- [DOCUMENT SEGMENT]
──────────────────────────────

There once were two cats of Kilkenny.
Each thought there was one cat too many,
So they fought and they fit
And they scratched and they bit,
Till, (excepting their nails
And the tips of their tails,)
Instead of two cats, there weren’t any.
I grew up hearing that limerick. My mother hauled it out any time I told her about a quarrel or a fight with a playmate. She said my grandmother had used it to remind her house full of daughters that fighting always hurts everyone involved. The origins of the legend go back as far as the fourteenth century, and the anonymous limerick itself has been popular since the 1800s. It was a good lesson in diplomacy, and it was one of my first thoughts when I decided to write this book.
The inspiration for the story of Yankee Daughters came from my mother’s old family photo album. Margaret McCaskey was the youngest of eight girls, all of them born in western Pennsylvania in the nineteenth century. Most of the photographs I found were taken between 1900 and 1920; many of them were of people I never knew, relatives who died long before I was born. What I learned of them came from my mother’s occasional family stories and the shaky reminiscences of elderly aunts. They were not the factual material of biography or history, but they stirred my imagination. I wanted to recreate the world these lost relatives had inhabited.
This book is a novel, and its characters and events, except for historical details, such as the sinking of the Titanic and the San Francisco earthquake, are entirely fictional. They should not be construed as having any factual basis in the lives of members of the McCaskey family, except for the following instances.

──────────────────────────────

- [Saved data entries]
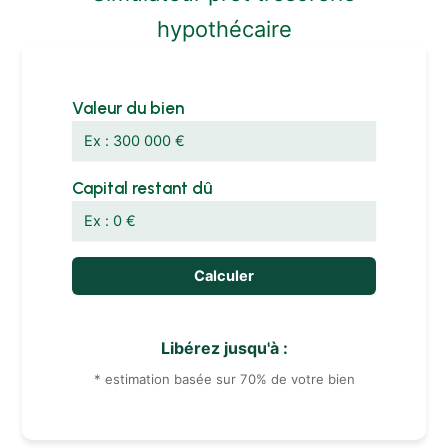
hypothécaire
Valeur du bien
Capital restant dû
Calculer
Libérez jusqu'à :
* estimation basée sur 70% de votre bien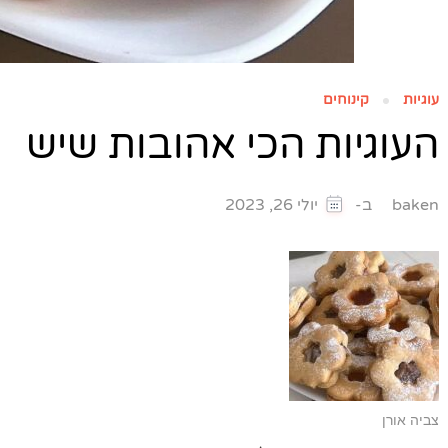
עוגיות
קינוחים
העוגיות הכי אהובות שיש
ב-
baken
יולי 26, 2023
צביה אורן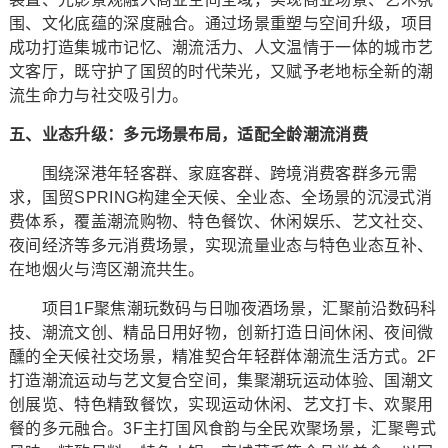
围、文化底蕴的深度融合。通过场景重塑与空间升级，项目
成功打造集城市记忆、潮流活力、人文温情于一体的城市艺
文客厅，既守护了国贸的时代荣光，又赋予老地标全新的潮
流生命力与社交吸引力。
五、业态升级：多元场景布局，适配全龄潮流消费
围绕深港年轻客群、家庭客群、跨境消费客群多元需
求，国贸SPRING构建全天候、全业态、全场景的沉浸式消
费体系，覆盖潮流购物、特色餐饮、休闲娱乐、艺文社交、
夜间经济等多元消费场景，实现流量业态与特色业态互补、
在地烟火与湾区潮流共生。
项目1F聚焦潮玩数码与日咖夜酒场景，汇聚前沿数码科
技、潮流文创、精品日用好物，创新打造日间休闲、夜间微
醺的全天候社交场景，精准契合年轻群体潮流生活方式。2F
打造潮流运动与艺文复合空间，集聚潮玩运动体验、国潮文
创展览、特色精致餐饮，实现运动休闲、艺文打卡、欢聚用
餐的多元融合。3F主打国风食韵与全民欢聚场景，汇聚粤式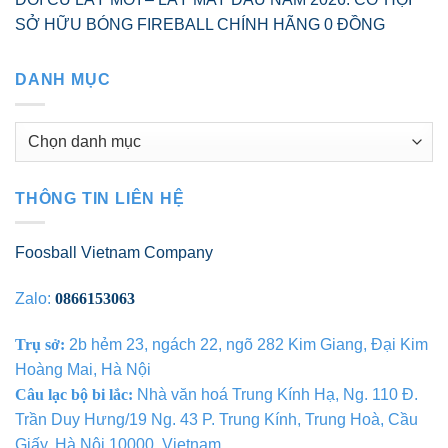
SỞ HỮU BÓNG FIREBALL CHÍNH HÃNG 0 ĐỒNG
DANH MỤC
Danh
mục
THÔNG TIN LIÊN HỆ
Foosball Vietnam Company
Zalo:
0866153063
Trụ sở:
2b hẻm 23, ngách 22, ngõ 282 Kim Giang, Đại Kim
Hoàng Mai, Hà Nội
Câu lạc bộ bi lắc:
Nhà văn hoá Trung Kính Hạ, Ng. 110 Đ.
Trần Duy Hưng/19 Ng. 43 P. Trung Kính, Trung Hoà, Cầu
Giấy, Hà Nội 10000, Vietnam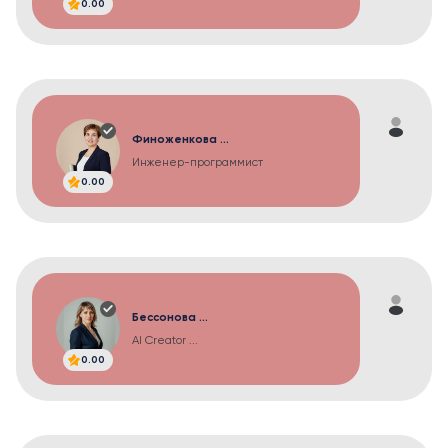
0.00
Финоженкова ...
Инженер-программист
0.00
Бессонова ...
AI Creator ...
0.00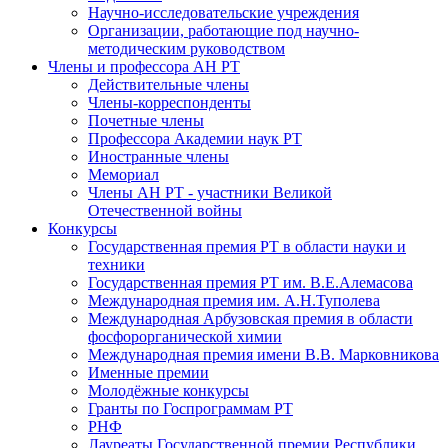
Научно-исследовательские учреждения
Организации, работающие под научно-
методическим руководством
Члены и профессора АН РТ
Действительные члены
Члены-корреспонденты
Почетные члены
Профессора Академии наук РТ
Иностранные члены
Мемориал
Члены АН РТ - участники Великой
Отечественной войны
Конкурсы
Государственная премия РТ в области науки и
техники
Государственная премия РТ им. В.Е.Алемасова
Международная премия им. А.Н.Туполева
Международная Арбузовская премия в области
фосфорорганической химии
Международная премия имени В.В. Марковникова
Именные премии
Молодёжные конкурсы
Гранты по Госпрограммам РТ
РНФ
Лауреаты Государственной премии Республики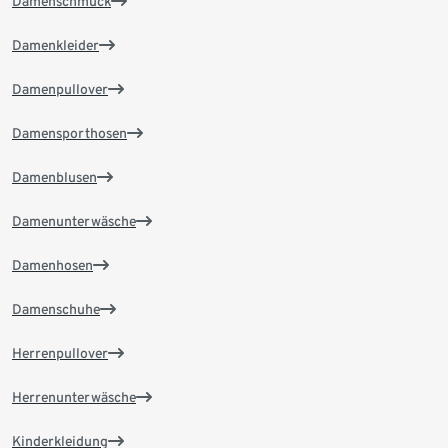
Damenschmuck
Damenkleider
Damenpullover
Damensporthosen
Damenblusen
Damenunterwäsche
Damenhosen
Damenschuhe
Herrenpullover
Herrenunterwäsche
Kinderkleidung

──────────────────────────────

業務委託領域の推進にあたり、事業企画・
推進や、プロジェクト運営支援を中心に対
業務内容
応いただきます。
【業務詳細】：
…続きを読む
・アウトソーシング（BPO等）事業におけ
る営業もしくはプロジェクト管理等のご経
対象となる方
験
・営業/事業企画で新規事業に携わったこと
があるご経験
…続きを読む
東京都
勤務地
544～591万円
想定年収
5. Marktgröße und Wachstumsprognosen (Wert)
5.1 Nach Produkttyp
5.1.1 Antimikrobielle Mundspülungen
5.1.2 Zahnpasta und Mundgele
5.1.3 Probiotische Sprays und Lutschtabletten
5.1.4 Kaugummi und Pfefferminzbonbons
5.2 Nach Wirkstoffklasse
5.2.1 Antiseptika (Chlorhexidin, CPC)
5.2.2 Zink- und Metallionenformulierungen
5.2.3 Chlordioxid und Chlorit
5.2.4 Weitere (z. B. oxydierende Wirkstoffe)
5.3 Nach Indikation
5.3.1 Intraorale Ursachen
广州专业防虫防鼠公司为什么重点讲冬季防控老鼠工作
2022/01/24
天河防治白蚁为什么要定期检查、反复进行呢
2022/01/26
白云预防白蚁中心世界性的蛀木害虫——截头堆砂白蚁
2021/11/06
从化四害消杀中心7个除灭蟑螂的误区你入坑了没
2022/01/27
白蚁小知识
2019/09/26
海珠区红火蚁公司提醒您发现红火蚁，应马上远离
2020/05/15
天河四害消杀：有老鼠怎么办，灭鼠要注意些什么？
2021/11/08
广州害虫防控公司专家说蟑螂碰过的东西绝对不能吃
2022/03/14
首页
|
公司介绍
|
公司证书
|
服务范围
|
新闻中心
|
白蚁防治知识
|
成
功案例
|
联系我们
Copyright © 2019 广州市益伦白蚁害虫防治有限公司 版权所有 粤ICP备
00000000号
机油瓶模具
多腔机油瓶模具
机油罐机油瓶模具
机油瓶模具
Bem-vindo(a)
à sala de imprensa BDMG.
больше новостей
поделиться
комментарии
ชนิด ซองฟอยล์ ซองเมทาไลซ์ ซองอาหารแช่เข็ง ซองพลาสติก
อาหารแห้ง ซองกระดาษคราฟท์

──────────────────────────────

- [TASKS FOR THIS EXERCISE]
1) In the limerick that opens the Yankee Daughters introduction, list every verb that says what the two cats did to each other.
2) Carry the Yankee Daughters introduction forward from its final sentence.

- [EXPECTED RESULTS]
1) fought, fit, scratched, bit

2)
The map at the top of the front cover is a fragment of a map of Beaver County, Pennsylvania, hand-drawn in 1860 to show the location of every residence and landmark in the county. The farm I have described as belonging to the Grenvilles in the 1890s lies in the bend of Conoquenessing Creek and is labeled as belonging to a J. McCaskey. Near it, you may be able to identify some of their neighbors mentioned in the story and various landmarks such as the post office, the coal mine, the church, and the cemetery.
This photograph, as well as the pictures on the front and back covers of the book show the real McCaskey girls—my grandmother, my mother, and her seven sisters. [Left to right: Mary Davis, Caroline McCaskey, Ella Smith, Lola Connor, Margaret Poling, Florence Decker, Minnie Swick, Grace Marony, and Pearl O'Neill.] The pictures were taken by a local Ellwood City photographer in 1912. They have served me as visual models for the fictional Grenville women in the story.
The details of the women’s suffrage talk given by Miss Liliane Howard in Chapter 29 were taken from a pamphlet prepared by the Pennsylvania Women’s Suffrage Association and distributed in Pittsburgh in 1915.
The letters attributed to Sergeant Wilhelm McDevlin in Chapter 34 were actually written by my first cousin once removed, Wilbur Schweinsberg, who served in the Medical Corps during World War I. They were published in the Ellwood City newspaper, and the clippings were preserved in the family scrapbook.